Donald Trump a été élu. Personne, sauf peut-être lui-même, ne s’y attendait mais il a été élu. Donald Trump est un outsider. Il est en dehors. Il sort de nulle part sinon de la téléréalité et de son compte en banque, gonflé à exploser par les milliards de dollars gagnés dans l’industrie immobilière. Au sein même du Parti républicain, il suscite la méfiance et le rejet. Wall Street ne l’aime guère. Et pourtant il a gagné. Il est désormais le président de la première puissance mondiale. Et il a de la bouillie dans la tête. Une bouillie répugnante. Toutes les mauvaises idées du monde, il les a dans le crâne, infâme mixture dont nous avons eu un avant-goût dans les propos qu’il a tenus durant la campagne électorale. Suprématiste blanc, national-impérialiste, ploutocrate et richophile, autoritaire, sexiste, Donald Trump est de surcroît très antipathique. S’il est imprévisible et bourré de contradictions, il n’est pas difficile d’imaginer dans quel sens s’orientera sa politique si rien ne s’y oppose. Il essayera d’écraser encore plus que ce n’est déjà le cas les pauvres américains qui ont voté pour lui parce qu’ils en ont marre d’être écrasés par la machine financière et de subir le mépris des élites et des classes moyennes libérales ; il fera son possible pour foutre le maximum d’afro-américains en prison ; il jubilera chaque fois qu’un Mexicain se cassera la tête contre un abominable mur garanti anti-mexicains par le fabricant ou que des réfugiés syriens, en particulier les musulmans, se verront rejetés à la frontière ou enfermés dans des « zones de sécurité »; il tentera de trouver des « solutions » aux crises du monde arabe en négociant des alliances avec les pires dictateurs et dictateurs en puissance ; il s’évertuera à faire danser de joie Benyamin Netanyahou. Et, en ce qui concerne la Tunisie, dont Trump ignore peut-être l’existence, nul doute que les répercussions de la politique américaine contribueront à la dégradation des rapports de forces au bénéfice de tous les salauds. Voilà en gros le désastre auquel il faut se préparer sinon se résigner.

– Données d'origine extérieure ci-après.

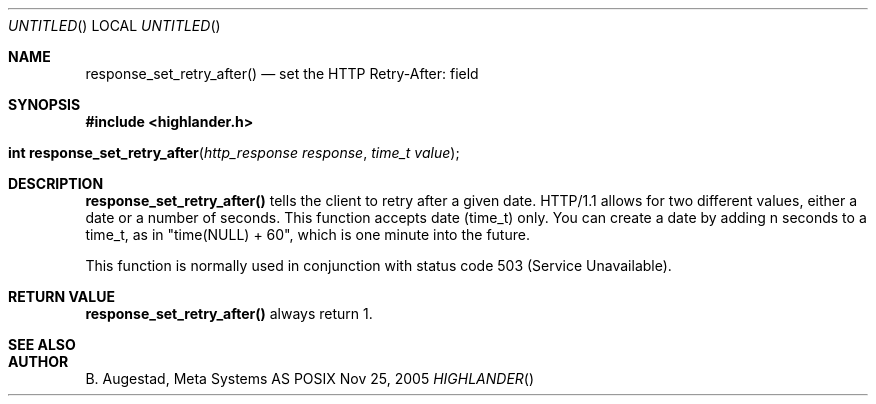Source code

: .Dd Nov 25, 2005
.Os POSIX
.Dt HIGHLANDER
.Th response_set_retry_after 3
.Sh NAME
.Nm response_set_retry_after()
.Nd set the HTTP Retry-After: field
.Sh SYNOPSIS
.Fd #include <highlander.h>
.Fo "int response_set_retry_after"
.Fa "http_response response"
.Fa "time_t value"
.Fc
.Sh DESCRIPTION
.Nm
tells the client to retry after a given date. HTTP/1.1 allows for
two different values, either a date or a number of seconds. This function
accepts date (time_t) only. You can create a date by adding n seconds
to a time_t, as in "time(NULL) + 60", which is one minute into the
future. 
.Pp
This function is normally used in conjunction with status code 
503 (Service Unavailable).
.Sh RETURN VALUE
.Nm
always return 1.
.Sh SEE ALSO
.Sh AUTHOR
.An B. Augestad, Meta Systems AS
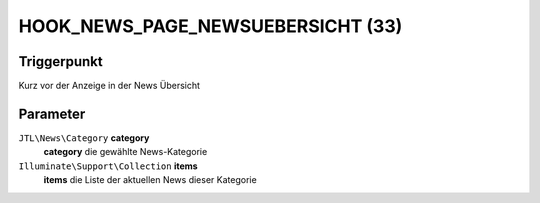 HOOK_NEWS_PAGE_NEWSUEBERSICHT (33)
==================================

Triggerpunkt
""""""""""""

Kurz vor der Anzeige in der News Übersicht

Parameter
"""""""""

``JTL\News\Category`` **category**
    **category** die gewählte News-Kategorie

``Illuminate\Support\Collection`` **items**
    **items** die Liste der aktuellen News dieser Kategorie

Pour être tout à fait honnête, tout président qu’il est, Donald Trump ne fera pas ce qu’il veut, en supposant qu’il ait d’autres ambitions que celle d’occuper la Maison blanche. Il devra composer avec les multiples instances et les quantités de lobbies concurrents qui déterminent aussi la politique américaine. Rarement, il faut dire, dans le bon sens. Mais ce qui est certain, c’est qu’aujourd’hui, pas plus qu’hier, il n’y a rien à espérer des Démocrates. Qu’en attendre, en effet, quand on sait que sur toutes les questions qui inquiètent dans les propos de campagne de Trump, le bilan des Démocrates, d’Obama et d’Hillary Clinton, est catastrophique et souvent bien pire que celui des Républicains avant eux. On ne peut l’oublier au prétexte que celle-ci sait se taire quand lui choisit de trop parler. C’est peut-être dur à avaler mais si l’on a toutes les raisons d’être horrifié par la victoire de Donald Trump, on ne peut pas décemment pleurer la défaite de la candidate démocrate. Trump est le dernier cadeau des Démocrates. Seules demeurent, parce que c’est nécessaire, les résistances sociales et politiques. Mais avant que celles-ci ne donnent naissance à une alternative qui batte en brèche le duopole républicain-démocrate, beaucoup de malheurs arriveront.

Il y a longtemps, très longtemps, j’ai lu une phrase du vieux militant et théoricien marxiste, aujourd’hui décédé, Ernest Mandel.  Elle n’était pas très originale mais, à l’époque, elle m’avait impressionné.  Elle disait ceci : « Derrière chaque raison de désespérer, il faut découvrir une raison d’espérer ». Si un jour j’ai un cancer foudroyant et qu’un médecin me dit une chose pareille, je lui écrase un fer à repasser sur la tête.